O sprawie poinformowali nas bliscy zaginionego. 22-latek był kierowcą wykonującym kursy na aplikacji BOLT. - Auto, którym jeździł, znaleziono otwarte przy dworcu kolejowym w Poznaniu - mówi nam babcia zaginionego, Irena. - Właściciel pojazdu, któremu Kacper płacił za jego udostępnianie, zabrał już auto do siebie - dodaje.

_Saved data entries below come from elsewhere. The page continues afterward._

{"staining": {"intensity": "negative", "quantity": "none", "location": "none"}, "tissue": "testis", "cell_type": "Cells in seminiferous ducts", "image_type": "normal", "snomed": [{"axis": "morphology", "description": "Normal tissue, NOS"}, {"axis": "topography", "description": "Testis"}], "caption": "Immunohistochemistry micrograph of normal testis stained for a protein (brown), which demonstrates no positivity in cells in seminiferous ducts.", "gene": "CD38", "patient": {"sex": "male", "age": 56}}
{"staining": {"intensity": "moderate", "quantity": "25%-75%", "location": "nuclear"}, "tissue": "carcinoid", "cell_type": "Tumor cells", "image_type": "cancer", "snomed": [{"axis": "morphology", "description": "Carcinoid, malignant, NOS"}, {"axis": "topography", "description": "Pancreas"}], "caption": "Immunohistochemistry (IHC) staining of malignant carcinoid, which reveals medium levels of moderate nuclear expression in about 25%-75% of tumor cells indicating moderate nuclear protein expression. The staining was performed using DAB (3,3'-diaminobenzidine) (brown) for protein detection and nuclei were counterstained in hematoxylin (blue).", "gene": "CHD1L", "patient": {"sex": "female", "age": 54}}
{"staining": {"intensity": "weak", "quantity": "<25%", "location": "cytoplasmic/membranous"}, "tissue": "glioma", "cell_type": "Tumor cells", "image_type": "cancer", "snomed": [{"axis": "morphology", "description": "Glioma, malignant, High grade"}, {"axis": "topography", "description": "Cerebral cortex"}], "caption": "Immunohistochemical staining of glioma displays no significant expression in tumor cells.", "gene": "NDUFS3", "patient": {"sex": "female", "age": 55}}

Ostatni raz Kacper widział się z babcią 30 kwietnia. Dzień później ślad po nim zaginął. - Kiedyś, jakieś dwa lata temu, zdarzyło mu się zniknąć na 3 dni, ale wrócił. Teraz nie ma go zdecydowanie za długo. W ostatnich tygodniach był smutny, wrzucił czarne zdjęcie do mediów społecznościowych, nic mi nie mówił - tłumaczy kobieta. Zaginięcie Kacpra zgłoszono 4 maja na komisariacie na poznańskiej Północy. - Wynajmował pokój w mieszkaniu na osiedlu Kosmonautów. Od właściciela mieszkania wiem, że miał lodówkę pełną jedzenia i nagle zniknął. Może ktoś go widział, proszę o informację - kończy.
Policja potwierdza, że zajmuje się tą sprawą.